(Stored entries)
--

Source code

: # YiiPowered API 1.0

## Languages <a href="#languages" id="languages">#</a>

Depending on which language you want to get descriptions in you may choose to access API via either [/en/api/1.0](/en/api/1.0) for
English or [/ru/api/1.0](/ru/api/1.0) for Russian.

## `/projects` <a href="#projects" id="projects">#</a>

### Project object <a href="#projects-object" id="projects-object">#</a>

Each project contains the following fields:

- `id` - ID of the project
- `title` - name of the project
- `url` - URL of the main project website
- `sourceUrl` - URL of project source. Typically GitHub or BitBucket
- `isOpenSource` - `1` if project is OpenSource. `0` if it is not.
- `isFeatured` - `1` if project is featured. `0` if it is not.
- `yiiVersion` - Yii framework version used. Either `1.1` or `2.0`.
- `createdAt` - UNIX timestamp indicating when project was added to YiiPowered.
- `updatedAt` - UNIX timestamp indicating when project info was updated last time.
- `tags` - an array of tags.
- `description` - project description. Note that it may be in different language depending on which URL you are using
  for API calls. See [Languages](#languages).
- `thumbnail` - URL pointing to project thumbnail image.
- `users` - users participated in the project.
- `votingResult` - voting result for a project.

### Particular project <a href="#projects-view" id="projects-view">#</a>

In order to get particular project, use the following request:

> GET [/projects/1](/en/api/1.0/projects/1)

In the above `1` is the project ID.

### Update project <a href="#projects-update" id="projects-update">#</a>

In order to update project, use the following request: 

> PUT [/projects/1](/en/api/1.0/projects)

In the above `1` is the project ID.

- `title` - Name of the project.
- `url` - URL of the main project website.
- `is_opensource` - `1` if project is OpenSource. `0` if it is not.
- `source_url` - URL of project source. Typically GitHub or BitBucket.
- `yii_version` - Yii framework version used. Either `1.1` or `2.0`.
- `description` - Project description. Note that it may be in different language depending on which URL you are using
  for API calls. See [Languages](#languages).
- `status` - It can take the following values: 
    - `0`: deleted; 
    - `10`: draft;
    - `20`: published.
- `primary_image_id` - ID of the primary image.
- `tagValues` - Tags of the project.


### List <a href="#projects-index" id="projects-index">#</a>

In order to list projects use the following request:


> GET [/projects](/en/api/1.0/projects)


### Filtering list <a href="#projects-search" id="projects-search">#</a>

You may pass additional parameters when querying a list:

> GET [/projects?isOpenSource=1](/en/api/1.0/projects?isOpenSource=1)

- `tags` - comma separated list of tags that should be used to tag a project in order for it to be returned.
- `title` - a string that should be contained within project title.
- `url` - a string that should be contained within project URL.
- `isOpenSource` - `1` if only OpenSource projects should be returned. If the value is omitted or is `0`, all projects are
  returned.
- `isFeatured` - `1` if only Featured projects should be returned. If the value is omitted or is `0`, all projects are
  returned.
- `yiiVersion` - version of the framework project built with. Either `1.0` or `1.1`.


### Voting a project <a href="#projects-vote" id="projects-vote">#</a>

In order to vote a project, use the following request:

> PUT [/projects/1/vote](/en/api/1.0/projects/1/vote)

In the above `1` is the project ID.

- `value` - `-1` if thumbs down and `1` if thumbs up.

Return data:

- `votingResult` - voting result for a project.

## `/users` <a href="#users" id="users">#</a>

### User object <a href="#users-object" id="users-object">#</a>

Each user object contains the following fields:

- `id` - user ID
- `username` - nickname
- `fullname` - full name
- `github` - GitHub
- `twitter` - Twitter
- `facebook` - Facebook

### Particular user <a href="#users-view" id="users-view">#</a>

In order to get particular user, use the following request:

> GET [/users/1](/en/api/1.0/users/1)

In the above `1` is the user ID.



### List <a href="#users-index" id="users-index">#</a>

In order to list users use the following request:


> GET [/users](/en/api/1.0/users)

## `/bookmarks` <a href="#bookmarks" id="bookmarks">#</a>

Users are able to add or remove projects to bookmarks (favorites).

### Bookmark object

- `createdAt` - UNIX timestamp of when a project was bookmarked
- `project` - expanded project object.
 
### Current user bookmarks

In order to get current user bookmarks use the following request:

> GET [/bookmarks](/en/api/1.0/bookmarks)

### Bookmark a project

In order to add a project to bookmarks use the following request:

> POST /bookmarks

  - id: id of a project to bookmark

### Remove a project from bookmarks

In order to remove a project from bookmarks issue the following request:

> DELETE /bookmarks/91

--

PROBLEM — Render each line of the listing as a JSON list of strings, one string per line, and leave out the blank lines.

YOUR SOLUTION —
[
  "Source code",
  ": # YiiPowered API 1.0",
  "## Languages <a href=\"#languages\" id=\"languages\">#</a>",
  "Depending on which language you want to get descriptions in you may choose to access API via either [/en/api/1.0](/en/api/1.0) for",
  "English or [/ru/api/1.0](/ru/api/1.0) for Russian.",
  "## `/projects` <a href=\"#projects\" id=\"projects\">#</a>",
  "### Project object <a href=\"#projects-object\" id=\"projects-object\">#</a>",
  "Each project contains the following fields:",
  "- `id` - ID of the project",
  "- `title` - name of the project",
  "- `url` - URL of the main project website",
  "- `sourceUrl` - URL of project source. Typically GitHub or BitBucket",
  "- `isOpenSource` - `1` if project is OpenSource. `0` if it is not.",
  "- `isFeatured` - `1` if project is featured. `0` if it is not.",
  "- `yiiVersion` - Yii framework version used. Either `1.1` or `2.0`.",
  "- `createdAt` - UNIX timestamp indicating when project was added to YiiPowered.",
  "- `updatedAt` - UNIX timestamp indicating when project info was updated last time.",
  "- `tags` - an array of tags.",
  "- `description` - project description. Note that it may be in different language depending on which URL you are using",
  "  for API calls. See [Languages](#languages).",
  "- `thumbnail` - URL pointing to project thumbnail image.",
  "- `users` - users participated in the project.",
  "- `votingResult` - voting result for a project.",
  "### Particular project <a href=\"#projects-view\" id=\"projects-view\">#</a>",
  "In order to get particular project, use the following request:",
  "> GET [/projects/1](/en/api/1.0/projects/1)",
  "In the above `1` is the project ID.",
  "### Update project <a href=\"#projects-update\" id=\"projects-update\">#</a>",
  "In order to update project, use the following request: ",
  "> PUT [/projects/1](/en/api/1.0/projects)",
  "In the above `1` is the project ID.",
  "- `title` - Name of the project.",
  "- `url` - URL of the main project website.",
  "- `is_opensource` - `1` if project is OpenSource. `0` if it is not.",
  "- `source_url` - URL of project source. Typically GitHub or BitBucket.",
  "- `yii_version` - Yii framework version used. Either `1.1` or `2.0`.",
  "- `description` - Project description. Note that it may be in different language depending on which URL you are using",
  "  for API calls. See [Languages](#languages).",
  "- `status` - It can take the following values: ",
  "    - `0`: deleted; ",
  "    - `10`: draft;",
  "    - `20`: published.",
  "- `primary_image_id` - ID of the primary image.",
  "- `tagValues` - Tags of the project.",
  "### List <a href=\"#projects-index\" id=\"projects-index\">#</a>",
  "In order to list projects use the following request:",
  "> GET [/projects](/en/api/1.0/projects)",
  "### Filtering list <a href=\"#projects-search\" id=\"projects-search\">#</a>",
  "You may pass additional parameters when querying a list:",
  "> GET [/projects?isOpenSource=1](/en/api/1.0/projects?isOpenSource=1)",
  "- `tags` - comma separated list of tags that should be used to tag a project in order for it to be returned.",
  "- `title` - a string that should be contained within project title.",
  "- `url` - a string that should be contained within project URL.",
  "- `isOpenSource` - `1` if only OpenSource projects should be returned. If the value is omitted or is `0`, all projects are",
  "  returned.",
  "- `isFeatured` - `1` if only Featured projects should be returned. If the value is omitted or is `0`, all projects are",
  "  returned.",
  "- `yiiVersion` - version of the framework project built with. Either `1.0` or `1.1`.",
  "### Voting a project <a href=\"#projects-vote\" id=\"projects-vote\">#</a>",
  "In order to vote a project, use the following request:",
  "> PUT [/projects/1/vote](/en/api/1.0/projects/1/vote)",
  "In the above `1` is the project ID.",
  "- `value` - `-1` if thumbs down and `1` if thumbs up.",
  "Return data:",
  "- `votingResult` - voting result for a project.",
  "## `/users` <a href=\"#users\" id=\"users\">#</a>",
  "### User object <a href=\"#users-object\" id=\"users-object\">#</a>",
  "Each user object contains the following fields:",
  "- `id` - user ID",
  "- `username` - nickname",
  "- `fullname` - full name",
  "- `github` - GitHub",
  "- `twitter` - Twitter",
  "- `facebook` - Facebook",
  "### Particular user <a href=\"#users-view\" id=\"users-view\">#</a>",
  "In order to get particular user, use the following request:",
  "> GET [/users/1](/en/api/1.0/users/1)",
  "In the above `1` is the user ID.",
  "### List <a href=\"#users-index\" id=\"users-index\">#</a>",
  "In order to list users use the following request:",
  "> GET [/users](/en/api/1.0/users)",
  "## `/bookmarks` <a href=\"#bookmarks\" id=\"bookmarks\">#</a>",
  "Users are able to add or remove projects to bookmarks (favorites).",
  "### Bookmark object",
  "- `createdAt` - UNIX timestamp of when a project was bookmarked",
  "- `project` - expanded project object.",
  "### Current user bookmarks",
  "In order to get current user bookmarks use the following request:",
  "> GET [/bookmarks](/en/api/1.0/bookmarks)",
  "### Bookmark a project",
  "In order to add a project to bookmarks use the following request:",
  "> POST /bookmarks",
  "  - id: id of a project to bookmark",
  "### Remove a project from bookmarks",
  "In order to remove a project from bookmarks issue the following request:",
  "> DELETE /bookmarks/91"
]